Если Рене и надеялась, что при следующей встрече Энтони окажется чуть добрее, то оказалась в этом весьма наивна. Он просто не вышел. Просидев положенные полчаса, она так и не дождалась появления его королевского змейшества и под сочувственные взгляды охраны хлопнула дверью. Рене понимала, что это урок. Намеренно унизительный, дабы точно отложился у неё в голове. Как позорные чтения, отбитые пальцы и целый ворох язвительных фраз. И знала, что Энтони действовал не со зла, а так, как умел, и не обижалась. Что было в том толку? Однако, когда он не пришел и в следующий раз, а потом еще на две встречи после, Рене впервые почувствовала едкую злость. В конце концов, она не ребенок, которого следовало проучить, лишив конфет после ужина. Рене была в состоянии сама разобраться с приоритетами, но с тех пор на улице Ги ее больше не видели. Хватит. Набегалась.
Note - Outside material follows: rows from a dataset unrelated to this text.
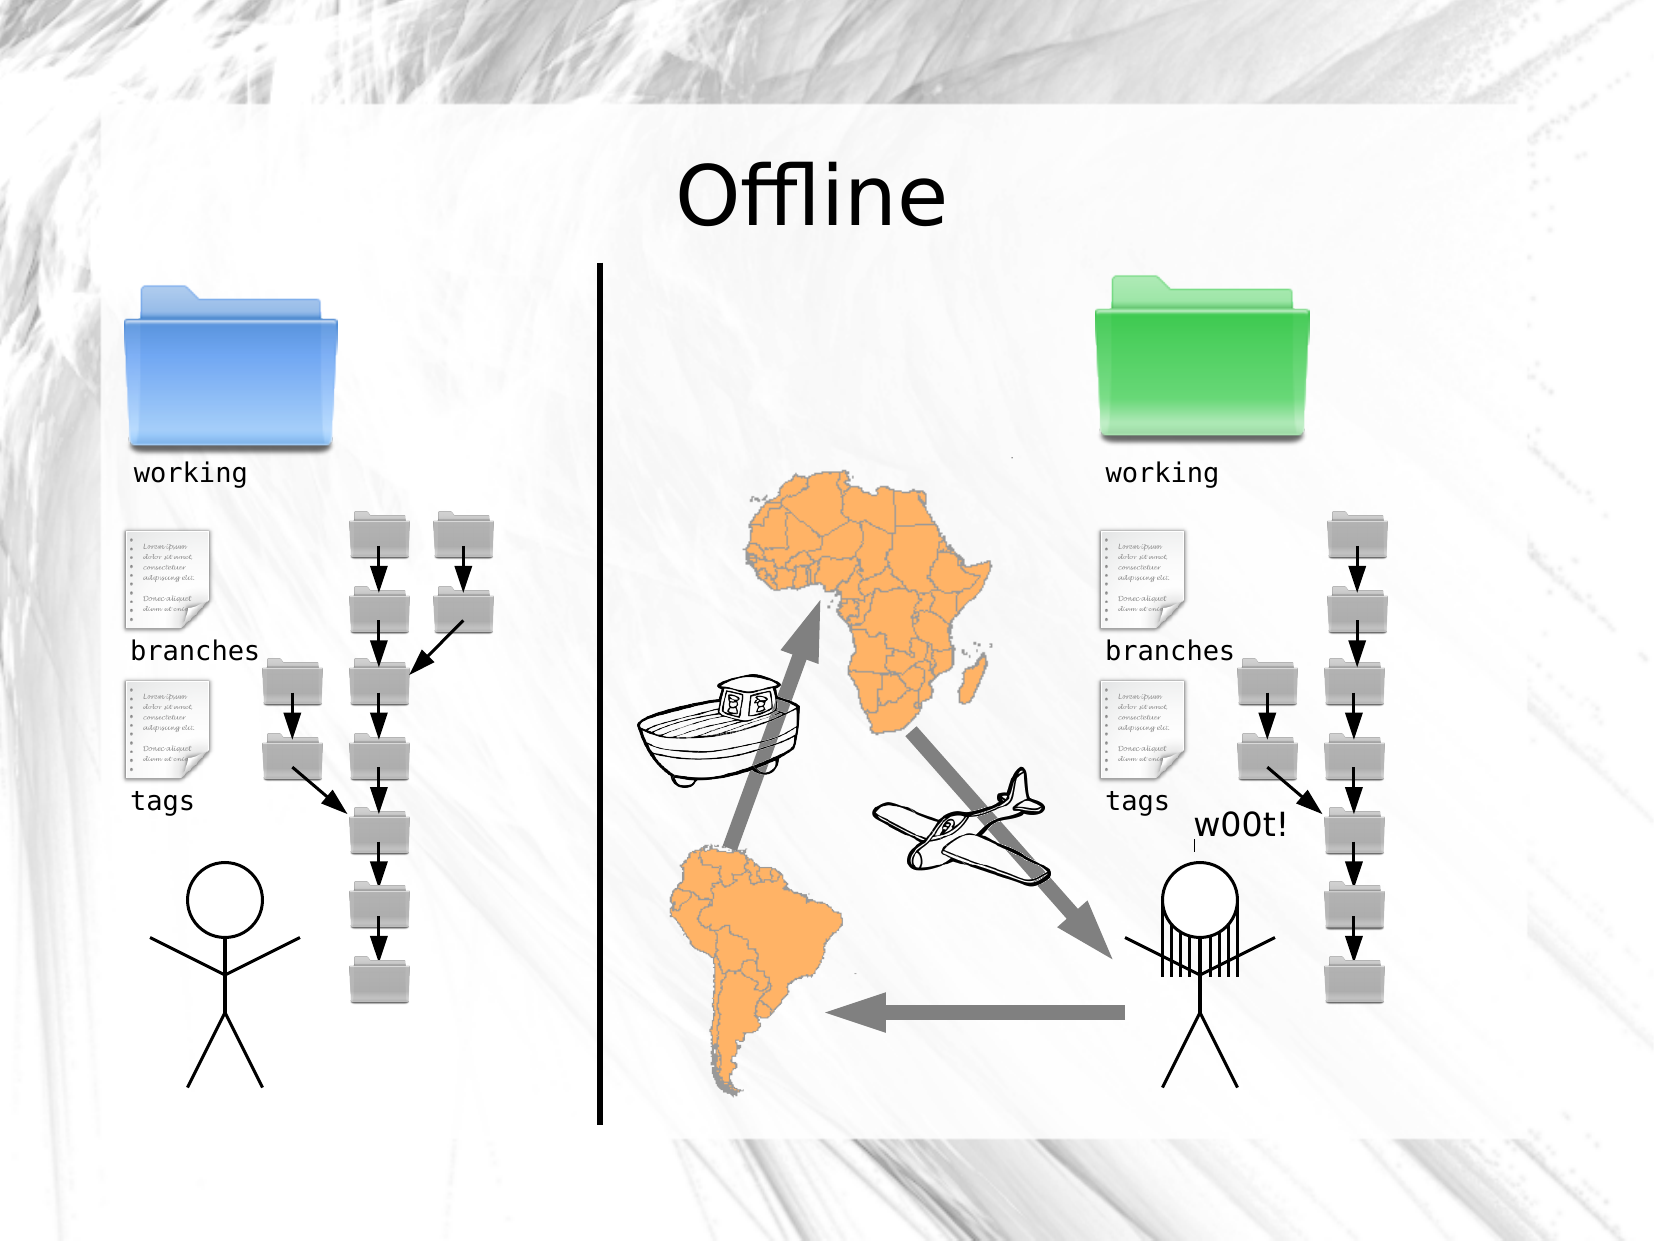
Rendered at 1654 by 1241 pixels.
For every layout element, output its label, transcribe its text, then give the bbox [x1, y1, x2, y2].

title Offline [118, 112, 1506, 281]
text_box branches [1090, 627, 1251, 676]
text_box branches [115, 627, 276, 676]
text_box [1162, 862, 1238, 938]
text_box working [119, 450, 263, 497]
text_box tags [115, 777, 273, 826]
text_box tags [1090, 777, 1248, 826]
text_box working [1090, 450, 1235, 497]
text_box w00t! [1178, 798, 1305, 852]
picture [0, 0, 1654, 1241]
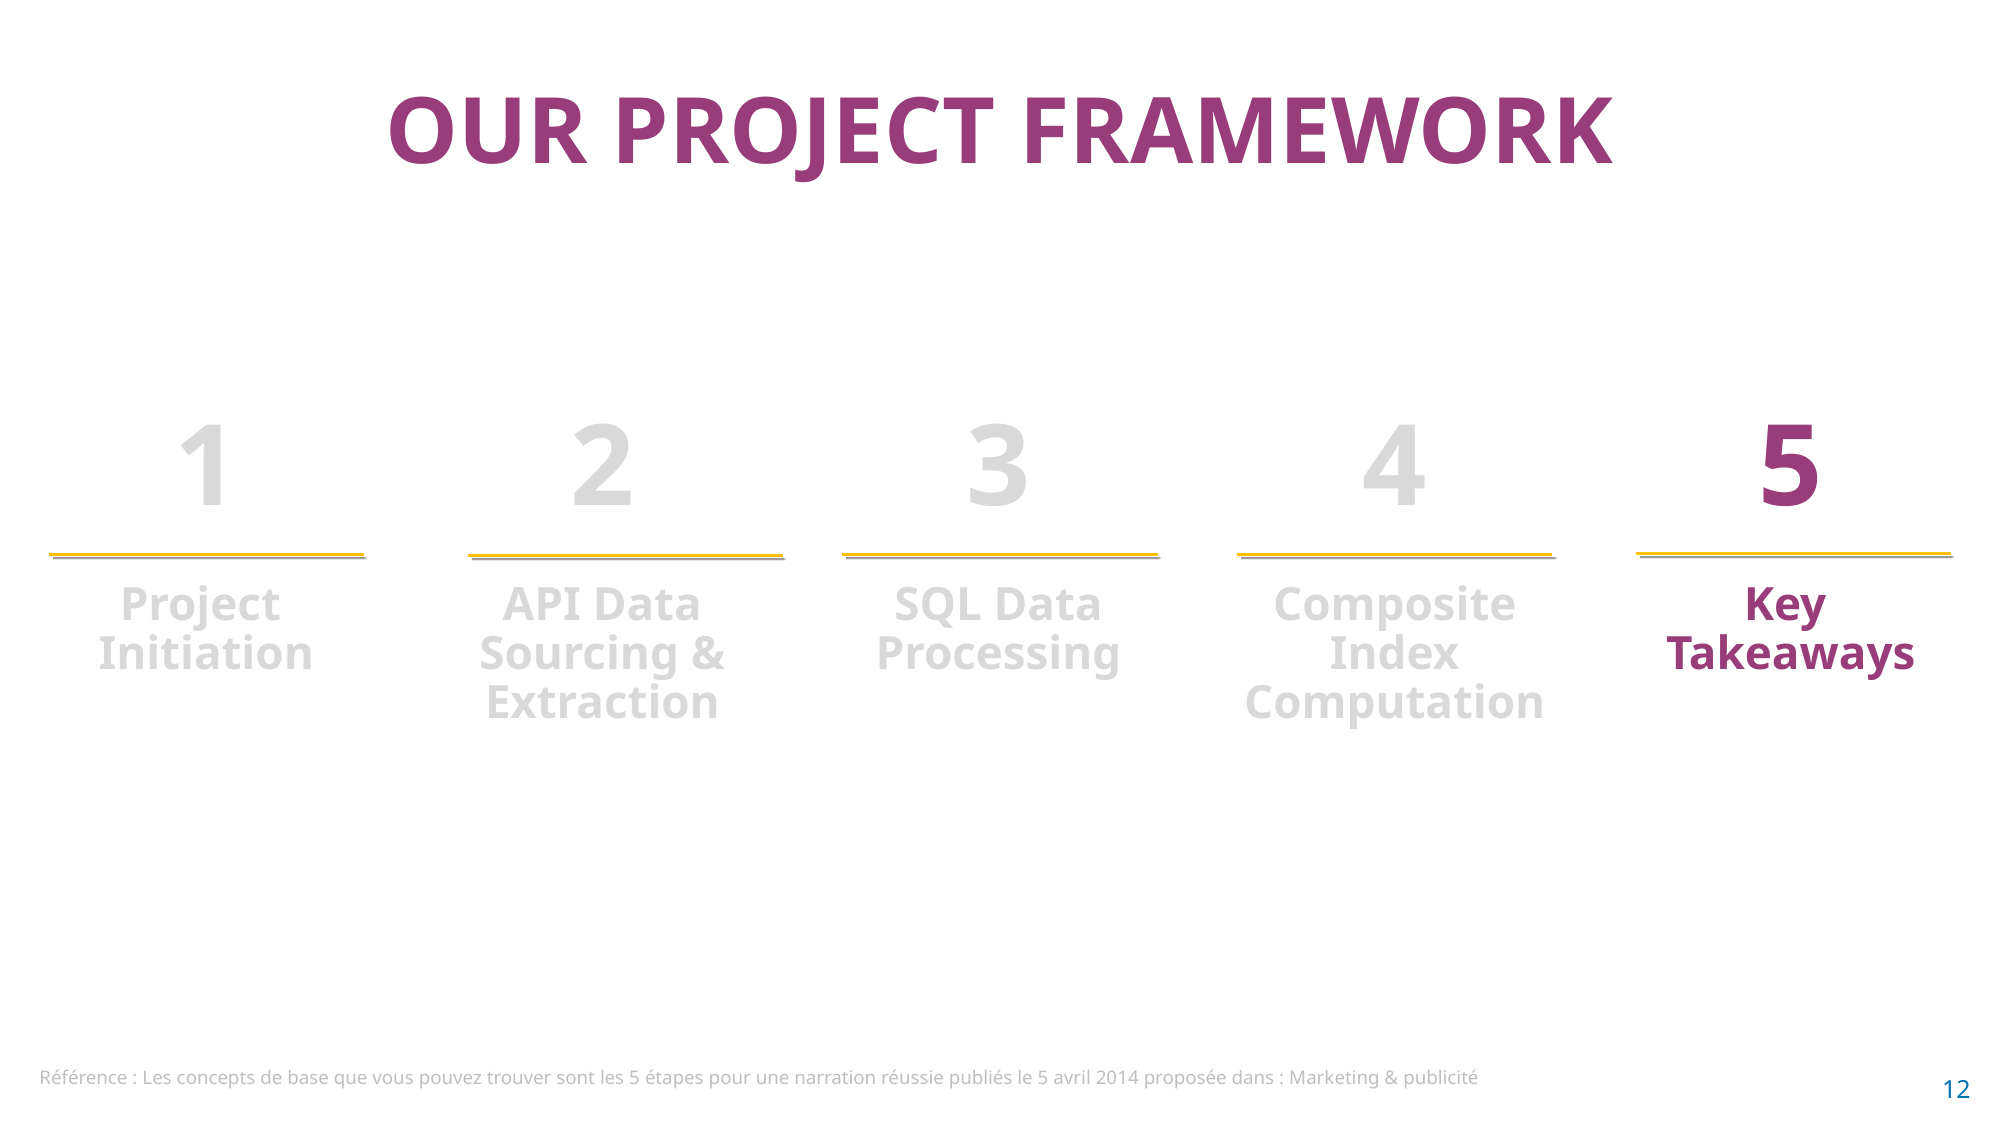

Впрочем, даже захоти разозленная Рене хоть на минутку вырваться в полицейский участок, то не смогла бы. С возвращением в отделение хирургии время на что-либо иное закончилось. Его даже на сон почти не осталось. Да, ей говорили, что слишком рано. Нервный Фюрст, в очередной раз позабывший о своем диабете, за чашкой сладкого чая пытался убедить Рене подождать… Потерпеть еще пару недель до Рождества, а там за рабочие праздники нагнать программу. Звучало вполне убедительно. Хах! Мало того, оно звучало очень разумно. Но, увы, единственный человек, кто мог заставить упрямую Рене передумать, отмалчивался в камере и не хотел ее видеть. А потому (назло или же вопреки) она вернулась в проклятую хирургию.

Сразу стало понятно, что если в мире где-то существовал способ быстро развалить огромное отделение, то доктор Дюссо с ним ознакомился и воплотил в жизнь уже в первые дни отсутствия Энтони. О, он был, без сомнения, счастлив. Ведь ему наконец-то досталось кресло главы. И хотя Рене верила, что лишь на время, но эффект все равно вышел ошеломительным. Как-то вдруг неожиданно оказалось, что Энтони был в своем отделении всем. Будто масло в зубцах шестеренок, оставлял след абсолютно везде. В расписании, в бланках заказов, в графике операций, перечне пациентов, чистых палатах, неизбежном ремонте и еще в тысяче мелочей. О них никто раньше не думал, но теперь механизм не крутился. Стало понятно, что Энтони был отделением, равно как отделение неожиданно оказалось полностью им. И вернувшись в больницу, Рене вдруг с удивлением поняла, насколько ее раньше щадили. Никогда не давали работы сверх меры, даже тот марафон операций, к которому привела категоричность главы отделения, казался теперь таким незначительным. Тогда Энтони взвалил на себя большую часть их работы, а потому как-то находилось время на сон, на обед и даже на разговоры с вечно всем недовольной Морен. И вот сейчас, составленный то ли из вредности, то ли из глупости график не включал в себя основное — дорогу до дома. Рене попросту не успевала вернуться. Лишь несколько раз за две недели она засыпала в кровати, но исключительно для того, чтобы вскочить через пару часов от вызова рабочего пейджера. Смены шли одна за другой. А «on call» хирург в травматологии первого уровня, это семьдесят два часа непрерывной работы с нервной дремой в клетушке дежурных врачей. Без Энтони всем было непросто.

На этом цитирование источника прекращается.